Question

I'm trying to implement Matlab's eps(x) function in C++

For example, in Matlab:

>> eps(587.3888)
ans = 1.1369e-13
>> eps(single(587.3888))
ans = 6.1035e-05

However, when I try to do this in C++ I am not able to get the correct single precision answer.

#include <limits>
#include <iostream>
#include <math.h>

#define DEBUG(x) do { std::cerr << x << std::endl; } while (0)
#define DEBUG2(x) do { std::cerr << #x << ": " << x << std::endl; } while (0)

int main() {

    float epsf = std::numeric_limits<float>::epsilon();
    DEBUG2(epsf);
    double epsd = std::numeric_limits<double>::epsilon();
    DEBUG2(epsd);

    float espxf = nextafter(float(587.3888), epsf) - float(587.3888);
    double espxd = nextafter(double(587.3888), epsd) - double(587.3888);
    DEBUG2(espxf);
    DEBUG2(espxd);

}

Running the program I get the following output:

$ ./a.out 
epsf: 1.19209e-07
epsd: 2.22045e-16
espxf: -1.13687e-13
espxd: -1.13687e-13

It seems as though for some reason even though the eps values for single and double precision are correct, the output using nextafter function only outputs the double precision value. My value for epsxf should be 6.1035e-05 as it is in Matlab.

Any thoughts?

Was it helpful?

Solution

Include <cmath> and call std::nextafter, and your code will work, provided you have a C++11 compiler.

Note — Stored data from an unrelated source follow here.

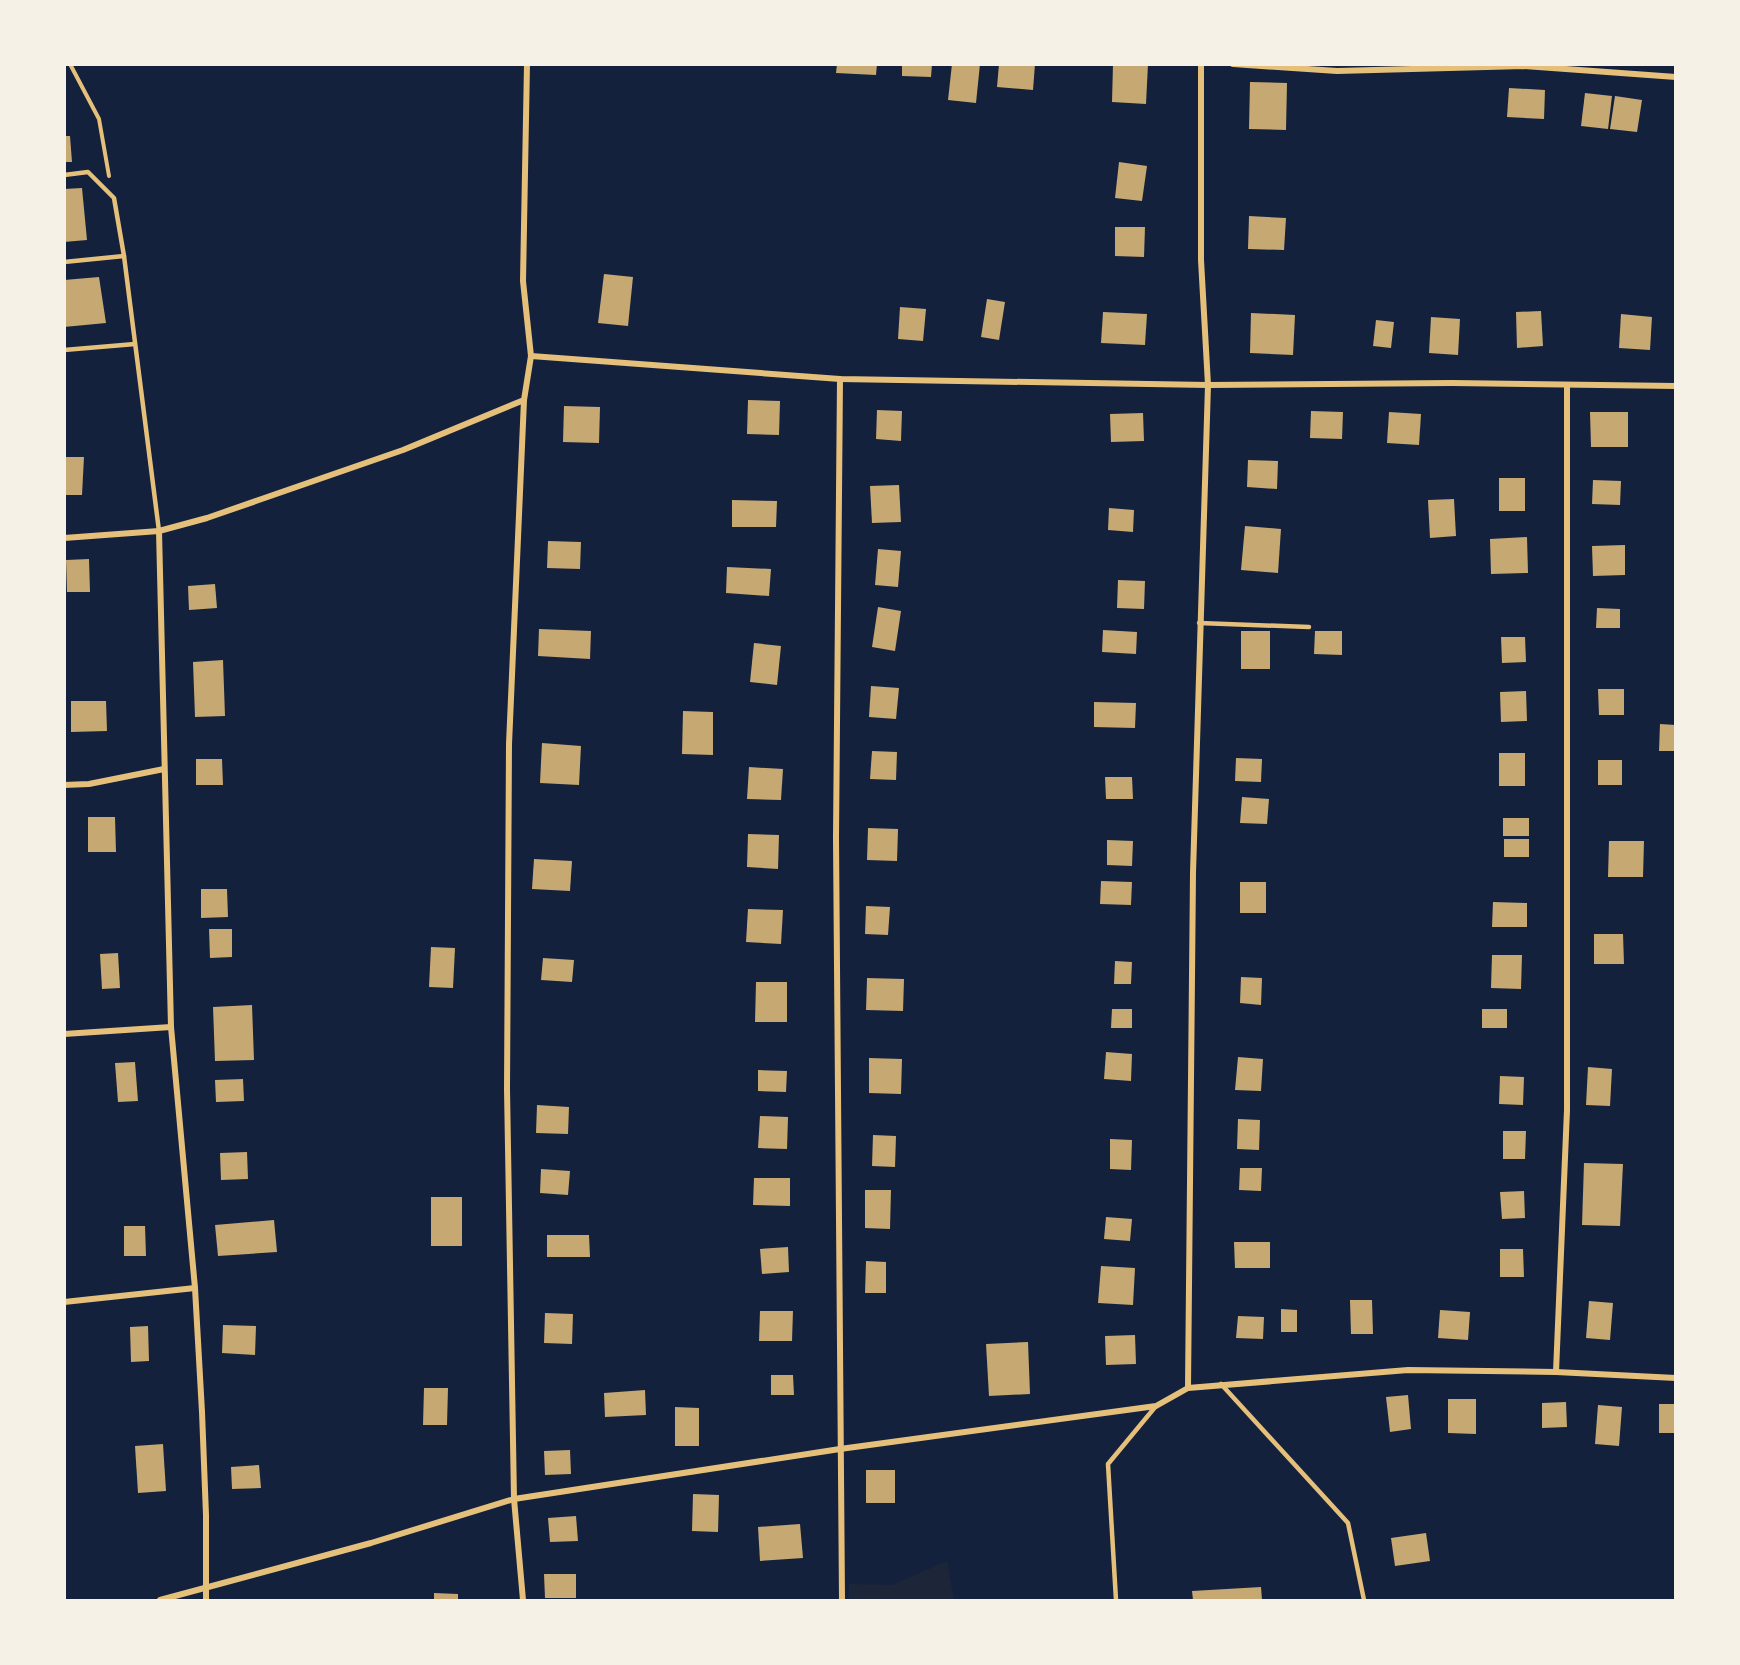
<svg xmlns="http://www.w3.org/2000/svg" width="1740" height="1665" font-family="'Work Sans',sans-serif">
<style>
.green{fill:#1d2539}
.building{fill:#c6a872}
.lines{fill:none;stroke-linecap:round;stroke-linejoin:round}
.path{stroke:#e5c07b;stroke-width:4}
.service{stroke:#e5c07b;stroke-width:4.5}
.minor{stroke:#e5c07b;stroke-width:6}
</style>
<rect width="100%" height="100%" fill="#14213d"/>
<polygon class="green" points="947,1561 954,1600 849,1600 849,1584 892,1585"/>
<g class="building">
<polygon points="837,64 877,64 876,75 836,73"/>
<polygon points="902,64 932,64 931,77 902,76"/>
<polygon points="952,64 980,64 976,103 948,100"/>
<polygon points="999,64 1035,64 1033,90 997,87"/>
<polygon points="1113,64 1148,64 1146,104 1112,102"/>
<polygon points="1250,82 1287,83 1286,130 1249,129"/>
<polygon points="1509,88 1545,90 1544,119 1507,117"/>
<polygon points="1585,93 1612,96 1608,129 1581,126"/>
<polygon points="1615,96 1642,100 1637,132 1610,129"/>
<polygon points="64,136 70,136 72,162 64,162"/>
<polygon points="1119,162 1147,166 1142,201 1115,198"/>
<polygon points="82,188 87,240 64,242 64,189"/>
<polygon points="1249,216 1286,218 1284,250 1248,249"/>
<polygon points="1115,227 1145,227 1144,257 1115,256"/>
<polygon points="604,274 633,277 628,326 598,323"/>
<polygon points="99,277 106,323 64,327 64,280"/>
<polygon points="987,299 1005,302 999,340 981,337"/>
<polygon points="900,307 926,309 923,341 898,339"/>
<polygon points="1541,311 1543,346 1517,348 1516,312"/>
<polygon points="1103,312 1147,314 1145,345 1101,343"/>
<polygon points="1251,313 1295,315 1293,355 1250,353"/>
<polygon points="1621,314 1652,317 1650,350 1619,348"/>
<polygon points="1431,317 1460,319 1458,355 1429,353"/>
<polygon points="1376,320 1394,322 1391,348 1373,346"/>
<polygon points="748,400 780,401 779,435 747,434"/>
<polygon points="564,406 600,407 599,443 563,442"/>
<polygon points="877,410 902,411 901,441 876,439"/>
<polygon points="1311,411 1343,412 1342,439 1310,438"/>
<polygon points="1389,412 1421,414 1419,445 1387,443"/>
<polygon points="1590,412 1628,412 1628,447 1591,447"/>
<polygon points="1143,413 1144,441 1111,442 1110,414"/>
<polygon points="64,457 84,457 82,495 64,495"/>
<polygon points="1248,460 1278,461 1277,489 1247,487"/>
<rect x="1499" y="478" width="26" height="33"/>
<polygon points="1593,480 1621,481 1620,505 1592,504"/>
<polygon points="899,485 901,522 872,523 870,486"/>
<polygon points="1454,499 1456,536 1430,538 1428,500"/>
<polygon points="732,500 777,501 776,527 732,527"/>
<polygon points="1109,508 1134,510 1133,532 1108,530"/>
<polygon points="1245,526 1281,529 1278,573 1241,570"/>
<polygon points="1527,537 1528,573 1491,574 1490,539"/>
<polygon points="548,541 581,542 580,569 547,568"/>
<polygon points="1625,545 1625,575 1593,576 1592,546"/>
<polygon points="878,549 901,551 898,587 875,585"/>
<polygon points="89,559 90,592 67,592 66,560"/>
<polygon points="727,567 771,569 769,596 726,593"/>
<polygon points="1118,580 1145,581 1144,609 1117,608"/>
<polygon points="215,584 217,608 189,610 188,586"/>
<polygon points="878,607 901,611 895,651 872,647"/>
<polygon points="1597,608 1620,609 1620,628 1596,628"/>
<polygon points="539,629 591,631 590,659 538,656"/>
<polygon points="1103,630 1137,632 1136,654 1102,652"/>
<rect x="1241" y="631" width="29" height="38"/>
<polygon points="1315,631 1342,631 1342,655 1314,654"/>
<polygon points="1501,637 1525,637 1526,662 1502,663"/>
<polygon points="754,643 781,646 777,685 750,682"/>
<polygon points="223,660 225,716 195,717 193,662"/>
<polygon points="871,686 899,688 896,719 869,717"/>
<polygon points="1598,689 1624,689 1624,715 1599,715"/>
<polygon points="1526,691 1527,721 1501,722 1500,692"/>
<polygon points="71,701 106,701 107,731 71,732"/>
<polygon points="1094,702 1136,703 1135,728 1094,727"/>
<polygon points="683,711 713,712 713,755 682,754"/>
<polygon points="1660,724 1676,725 1676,751 1659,751"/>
<polygon points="542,743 581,746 579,785 540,783"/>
<polygon points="872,751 897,752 896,780 870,779"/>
<rect x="1499" y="753" width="26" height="33"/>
<polygon points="1236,758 1262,759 1261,782 1235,781"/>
<polygon points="196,759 222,759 223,785 196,785"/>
<rect x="1598" y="760" width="24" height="25"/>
<polygon points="749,767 783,769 781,800 747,799"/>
<polygon points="1105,777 1132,777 1133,799 1106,799"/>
<polygon points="1242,797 1269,799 1267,824 1240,823"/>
<polygon points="88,817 115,817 116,852 88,852"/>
<rect x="1503" y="818" width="26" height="18"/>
<polygon points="868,828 898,829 897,861 867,860"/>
<polygon points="748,834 779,835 778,869 747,867"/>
<rect x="1504" y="839" width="25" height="18"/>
<polygon points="1107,840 1133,841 1132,866 1107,865"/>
<polygon points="1609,841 1644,841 1643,877 1608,877"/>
<polygon points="534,859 572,861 570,891 532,889"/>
<polygon points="1101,881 1132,882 1131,905 1100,904"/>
<rect x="1240" y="882" width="26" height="31"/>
<polygon points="201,889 227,889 228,917 201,918"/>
<polygon points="1493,902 1527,903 1527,927 1492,927"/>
<polygon points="866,906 890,907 888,935 865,934"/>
<polygon points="748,909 783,910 781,944 746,942"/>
<polygon points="209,929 232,929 232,957 210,958"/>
<polygon points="1594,934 1623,934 1624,964 1594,964"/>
<polygon points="431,947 455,948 453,988 429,987"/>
<polygon points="118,953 120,988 102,989 100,954"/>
<polygon points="1492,955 1522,955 1521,989 1491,988"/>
<polygon points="543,958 574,960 572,982 541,980"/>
<polygon points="1115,961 1132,962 1131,984 1114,984"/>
<polygon points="1241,977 1262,978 1261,1005 1240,1003"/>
<polygon points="867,978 904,979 903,1011 866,1010"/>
<polygon points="756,982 787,982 787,1022 755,1022"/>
<polygon points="252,1005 254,1060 215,1061 213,1007"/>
<polygon points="1112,1009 1132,1009 1132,1028 1111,1028"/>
<rect x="1482" y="1009" width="25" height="19"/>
<polygon points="1106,1052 1132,1054 1131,1081 1104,1079"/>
<polygon points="1238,1057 1263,1059 1261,1091 1235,1090"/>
<polygon points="869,1058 902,1059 901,1094 869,1093"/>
<polygon points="135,1062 138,1101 118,1102 115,1063"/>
<polygon points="1588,1067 1612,1069 1610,1106 1586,1105"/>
<polygon points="758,1070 787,1071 786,1092 758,1091"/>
<polygon points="1500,1076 1524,1077 1523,1105 1499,1104"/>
<polygon points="243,1079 244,1101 216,1102 215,1080"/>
<polygon points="537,1105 569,1107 568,1134 536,1133"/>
<polygon points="760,1116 788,1117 787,1149 758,1148"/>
<polygon points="1238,1119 1260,1120 1259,1150 1237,1149"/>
<polygon points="1503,1131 1526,1131 1525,1159 1503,1159"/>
<polygon points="873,1135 896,1136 895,1167 872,1166"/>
<polygon points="1110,1139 1132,1140 1131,1170 1110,1169"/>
<polygon points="247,1152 248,1179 221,1180 220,1153"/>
<polygon points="1584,1163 1623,1164 1620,1226 1582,1225"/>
<polygon points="1240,1168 1262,1168 1261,1191 1239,1190"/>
<polygon points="541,1169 570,1171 568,1195 540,1193"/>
<polygon points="754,1178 790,1178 790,1206 753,1205"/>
<polygon points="865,1190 891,1190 890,1229 865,1228"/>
<polygon points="1524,1191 1525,1218 1502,1219 1500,1192"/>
<rect x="431" y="1197" width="31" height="49"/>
<polygon points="1106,1217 1132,1219 1130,1241 1104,1239"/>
<polygon points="274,1220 277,1252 218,1256 215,1225"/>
<polygon points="124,1226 145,1226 146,1256 124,1256"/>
<polygon points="547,1235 589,1235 590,1257 547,1257"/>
<polygon points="1234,1242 1270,1242 1270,1268 1235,1268"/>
<polygon points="788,1247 789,1272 762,1274 760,1249"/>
<polygon points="1500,1249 1523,1249 1524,1277 1500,1277"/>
<polygon points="866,1261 886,1262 886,1293 865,1293"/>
<polygon points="1101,1266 1135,1268 1133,1305 1098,1303"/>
<polygon points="1350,1300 1372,1300 1373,1334 1351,1334"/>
<polygon points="1589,1301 1613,1303 1610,1340 1586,1338"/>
<polygon points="1281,1309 1297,1310 1297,1332 1281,1332"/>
<polygon points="1440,1310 1470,1312 1468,1340 1438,1338"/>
<polygon points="760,1311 793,1311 792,1341 759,1341"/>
<polygon points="545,1313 573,1314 572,1344 544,1343"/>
<polygon points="1238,1316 1264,1317 1263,1339 1236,1338"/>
<polygon points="223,1325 256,1326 255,1355 222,1353"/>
<polygon points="148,1326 149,1361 131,1362 130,1327"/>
<polygon points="1135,1335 1136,1364 1106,1365 1105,1336"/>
<polygon points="1028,1342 1030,1394 989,1396 986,1344"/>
<polygon points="771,1375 793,1375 794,1395 771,1395"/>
<polygon points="424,1388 448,1388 447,1425 423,1425"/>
<polygon points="645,1390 646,1415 605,1417 604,1393"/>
<polygon points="1408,1395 1411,1429 1390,1432 1386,1397"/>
<polygon points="1448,1399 1476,1399 1476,1434 1448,1433"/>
<polygon points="1566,1402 1567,1427 1542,1428 1542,1403"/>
<rect x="1659" y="1404" width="17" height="29"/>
<polygon points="1598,1405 1622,1407 1619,1446 1595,1444"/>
<polygon points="675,1407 699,1408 699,1446 675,1446"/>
<polygon points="163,1444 166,1491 138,1493 135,1446"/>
<polygon points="570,1450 571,1474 545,1475 544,1451"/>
<polygon points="259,1465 261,1488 232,1489 231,1467"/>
<rect x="866" y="1470" width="29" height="33"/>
<polygon points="693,1494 719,1495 718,1532 692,1531"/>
<polygon points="576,1516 578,1541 550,1542 548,1518"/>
<polygon points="800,1524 803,1558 760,1561 758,1527"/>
<polygon points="1426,1533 1430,1561 1395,1566 1391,1538"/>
<polygon points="544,1574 576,1574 576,1598 545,1598"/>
<polygon points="1261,1587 1262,1600 1193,1600 1192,1591"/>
<polygon points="434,1593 458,1594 458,1600 434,1600"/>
</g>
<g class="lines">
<polyline class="path" points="70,64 99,119 109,176"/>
<g class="service">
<polyline points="64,175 88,172 114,198 124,256 159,531"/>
<polyline points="64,262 124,256"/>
<polyline points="64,350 135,344"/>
<polyline points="1199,623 1309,627"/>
<polyline points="1221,1384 1348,1523 1364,1600"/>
<polyline points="1116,1600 1108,1464 1156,1406"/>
</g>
<g class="minor">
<polyline points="1233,64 1337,71 1524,66 1676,77"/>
<polyline points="531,356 840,379 1208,385 1452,383 1676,386"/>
<polyline points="840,379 836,838 842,1600"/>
<polyline points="159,531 171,1027 195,1288 202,1412 206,1515 206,1600"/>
<polyline points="64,538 159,531 207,518 403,450 524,400 531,356 523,281 527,64"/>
<polyline points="64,785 89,784 164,769"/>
<polyline points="64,1034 171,1027"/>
<polyline points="64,1302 195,1288"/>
<polyline points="1556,1372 1567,1110 1567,386"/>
<polyline points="1188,1388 1193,873 1208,385 1201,260 1201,64"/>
<polyline points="160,1600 371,1543 514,1499 840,1449 1156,1406 1188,1388 1408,1370 1556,1372 1676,1378"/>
<polyline points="523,1600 514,1499 507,1089 509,744 524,400"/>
</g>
</g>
<rect width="1740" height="1665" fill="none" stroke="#f6f1e7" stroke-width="132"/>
</svg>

Including <math.h> and calling ::nextafter invokes the C version of the function. The C implementation of nextafter obviously supports no overloads, so C provides a nextafterf for single-precision result, as well as nextafterl for quad-precision. (Simply calling double-precision nextafter with float fails because the argument gets converted to double.) If you don't have a C++11 compiler, you can fix your code by invoking ::nextafterf.

OTHER TIPS

Use libraries. Matlab's eps function in other languages is called ULP, for unit in last place. According to Wikipedia article on ULP, the following function from the boost C++ library can be used to calculate the floating point distance between two doubles a and b:

boost::math::float_distance(a, b)

The documentation for float_distance is here.